PSA threshold for biopsy recommendation (ng/ml)Estimated percentage of cancers that would be missedEstimated percentage of unnecessary biopsies

These results are certainly interesting, but not without their limitations. First, to determine the true accuracy of PSA testing, all men—regardless of whether or not their PSA test was abnormal—would need to undergo biopsy to detect cancer. Because this isn’t practical, these researchers used an equation to estimate the number of cancers that would be missed. If their mathematical assumptions were incorrect, the results would not accurately predict the experience of actual patients. Also, since biopsies can’t detect all cancers, the number of cancers missed by the PSA test may have been underestimated.

How Does This Affect You?

The perfect screening test would identify all patients with the condition and no patients without the condition. Such a screening test does not exist. There are always false positives and false negatives. In this case, a false positive is no trivial matter, since it leads to pointless anxiety and an unnecessary invasive procedure. A false negative, on the other hand, can be equally distressing later when the cancer is discovered at an advanced stage. While the researchers in this study didn’t pinpoint the optimal PSA threshold, they did find that lowering the threshold from 4.1 to 2.6 ng/ml would double the prostate cancer-detection rate, without having a huge effect on the number of unnecessary biopsies—at least in younger men.

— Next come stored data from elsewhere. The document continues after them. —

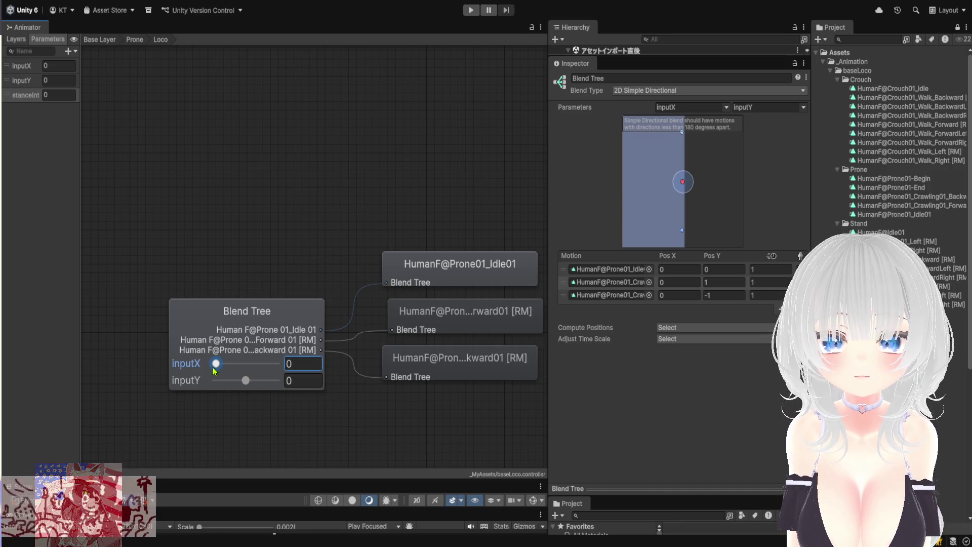
mouse_move(216, 372)
left_mouse_down()
mouse_move(251, 369)
mouse_move(184, 378)
left_mouse_up()
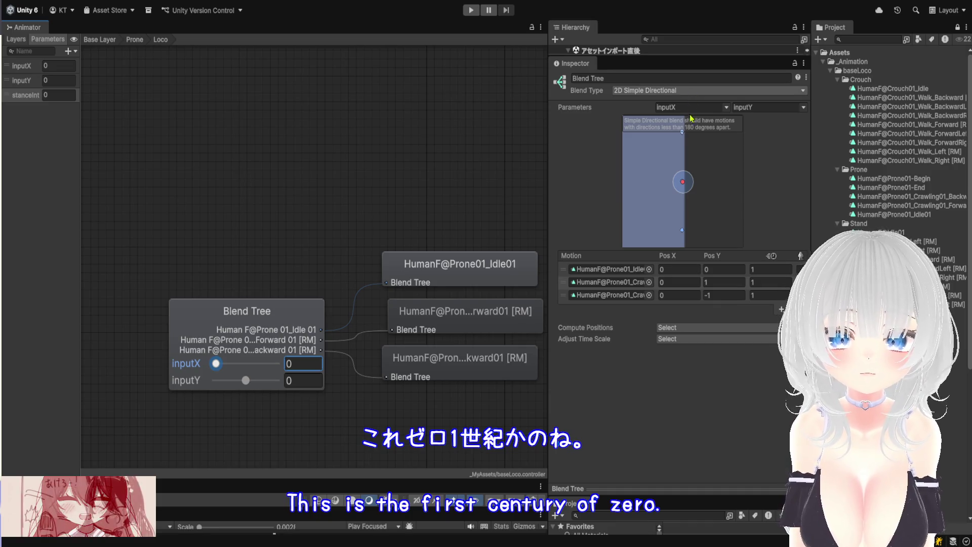
left_click(708, 90)
left_click(708, 120)
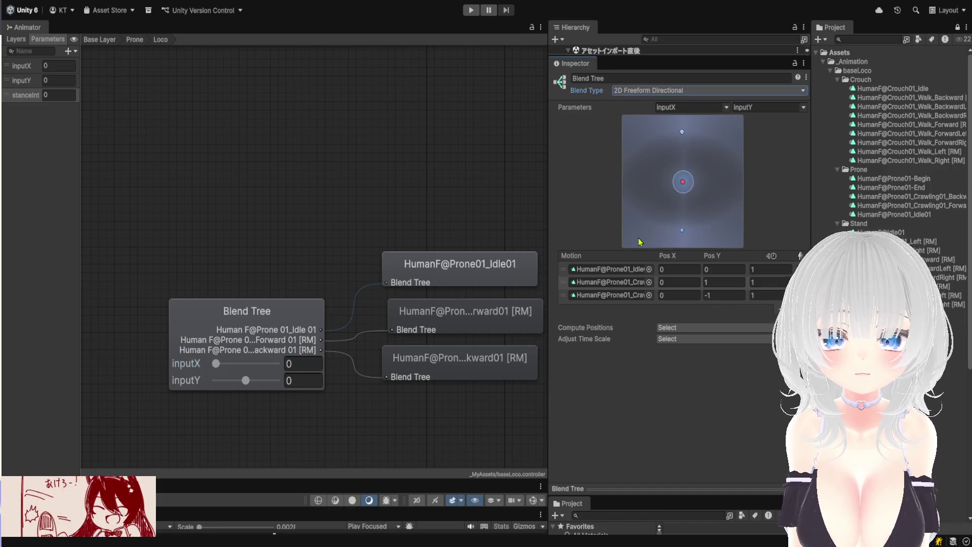
Preview the prone blend at inputX values 0.51, 0.86 and about 0.42.
mouse_move(235, 369)
left_mouse_down()
mouse_move(248, 368)
mouse_move(215, 369)
mouse_move(276, 377)
mouse_move(195, 372)
left_mouse_up()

So will your doctor soon be adopting a lower threshold? Probably not. The ultimate goal of the PSA test is not to decide who should be biopsied and who should not. It is to save lives. Even though a lower PSA threshold would certainly detect more cancers, it is not yet clear whether detecting these missed cancers will lead to better outcomes among men with prostate cancer. The answer to this question awaits the results of ongoing studies that will be completed over the next few years. Until then, the true benefits of PSA testing at any threshold level will remain unknown.